Driving to work in Kern County each morning, I often witness dogs wandering, scavenging for food, and dodging traffic to survive. Dead animals on the roadside only add to my sorrow. These pets are the forgotten victims of their owners' irresponsible actions.
To add to the problem, backyard breeders continue to sell puppies in shopping center parking lots with no background checks or screening of potential owners. Puppies require a lot of care, attention, vaccinations and training; only some are prepared to provide that. I want to believe they will find loving homes, but I cannot help worrying that many will end up in shelters or abandoned on the streets. What’s worse is that many people purchasing these puppies will not spay or neuter their new pet, leading to even more unwanted litters and perpetuating the cycle of animal homelessness and overpopulation.
The mating season for cats and dogs is one of the most challenging times for animal welfare organizations as it leads to an influx of pets overwhelming the already strained resources of local shelters and rescues. Unfortunately, I have witnessed the devastating consequences when people fail to spay and neuter their pets, as countless puppies and kittens end up abandoned, surrendered to shelters, or left to fend for themselves.
Living in a rural area, I have encountered many pets that needlessly suffer due to their owner’s actions. I know of an irresponsible pet owner who lets his pets roam free, resulting in frequent cases of pregnancy, injury and sickness. One pet that suffered due to his negligence was a female Doberman Pinscher that would wander onto my property daily for food. One day, she showed up pregnant. When I approached the owner, he refused to take responsibility for her, claiming she was a stray.
I spent weeks searching for a local rescue to take in the Doberman, but all were full. Eventually, I found a rescue willing to take her in, but the Doberman went into labor that night and required an emergency C-section, costing $3,000. However, she and 11 of her 13 puppies survived thanks to the combined efforts of three rescues. This is just one example of the devastating consequences of neglecting to spay and neuter pets, emphasizing the importance of responsible pet ownership.
Pet owners often cite cost as a reason for not spaying or neutering their pets. Recognizing this issue, local animal welfare organizations have teamed up to provide mobile, low-cost spay and neuter clinics to make this vital service more accessible.
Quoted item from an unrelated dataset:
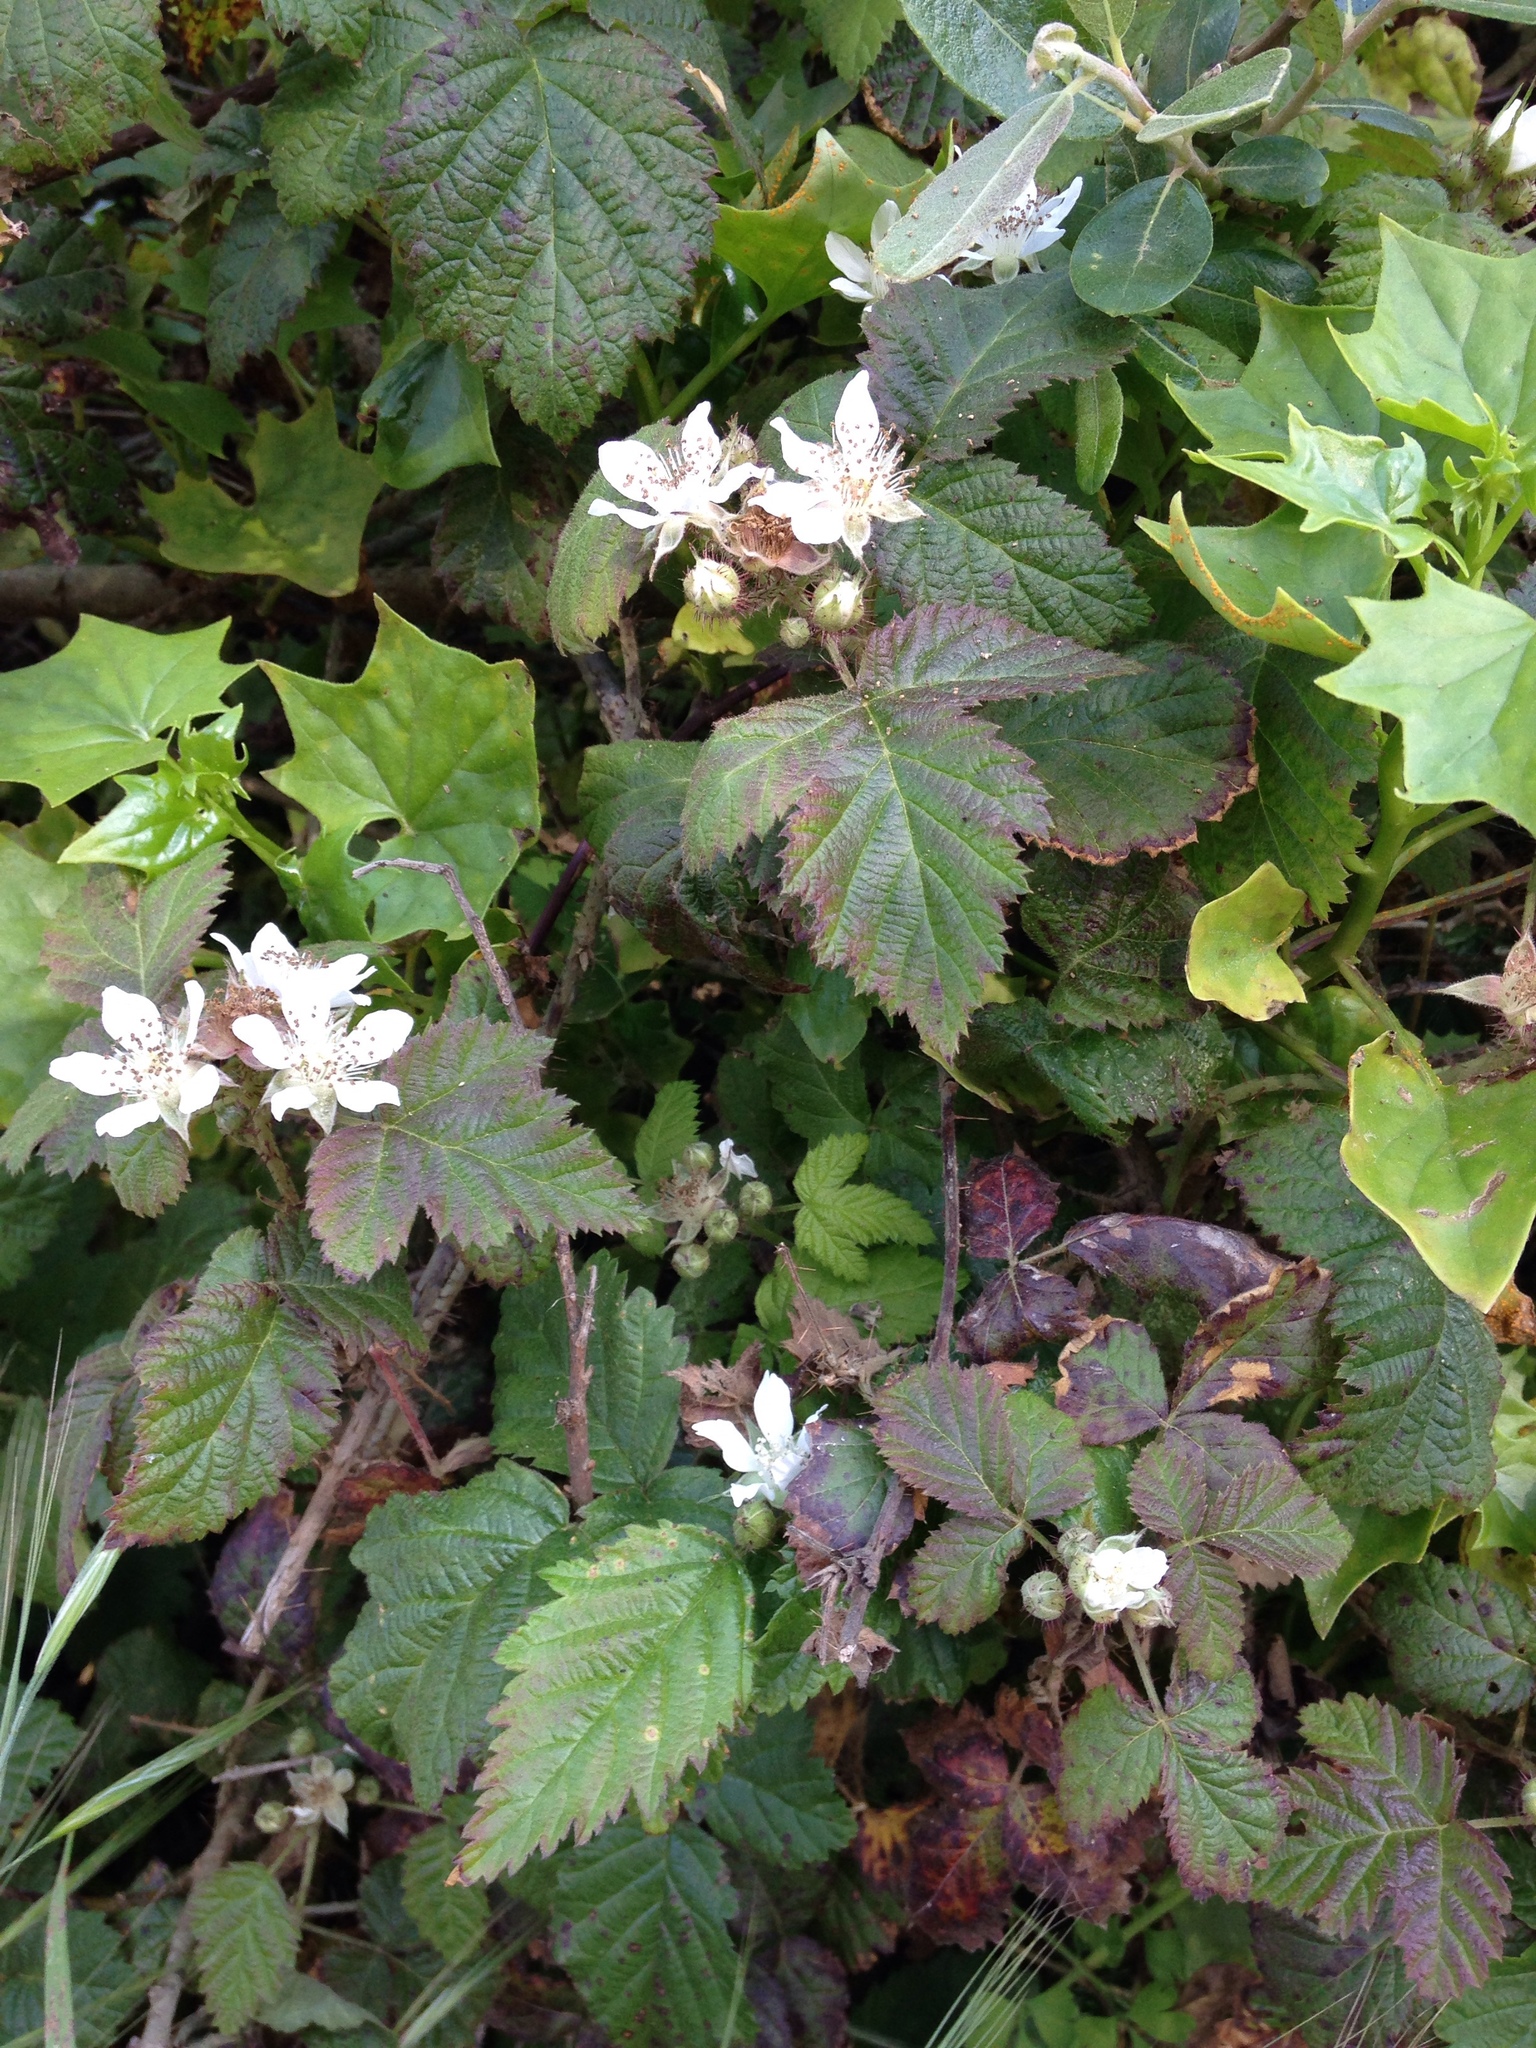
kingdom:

Unfortunately, despite the availability of these services, many clinics remain unfilled.
In other cases, pet owners claim they are too busy to bring their pets in for the procedure, but the consequences of this neglect can be catastrophic. While volunteering at a local animal rescue, I noticed that many pet owners were unable or unwilling to take their pets to low-cost spay and neuter clinics.
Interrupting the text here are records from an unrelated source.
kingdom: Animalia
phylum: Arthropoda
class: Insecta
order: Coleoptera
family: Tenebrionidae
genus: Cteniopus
To help address this issue, the animal rescue I volunteered for started offering to take people’s pets to their appointments. Volunteers, like myself, would pick up the animals from their owner’s residence, transport them to the clinic, and return them home after the procedure. However, despite the agreement to have their pets altered, we often encountered situations where pet owners would back out at the last minute or simply not answer the door on the day of the procedure.
Ultimately, the issue of pet overpopulation and homelessness is not just about animals — it is about our community and our values. The pet problem in Kern County is devastating, but ignoring the issue is not an option. It is time for pet owners to take responsibility for their animals and for our community to come together and solve this ongoing problem. It starts with responsible pet ownership, including spaying and neutering pets, providing proper training and care, and committing to our furry companions for the duration of their lives.
We must all work together to address this issue, and every little bit helps, whether volunteering at a shelter, fostering a homeless pet, or simply spreading the word about the importance of spaying and neutering.
Dallas Ruiz is a local animal welfare advocate with 16 years of experience in animal rescue.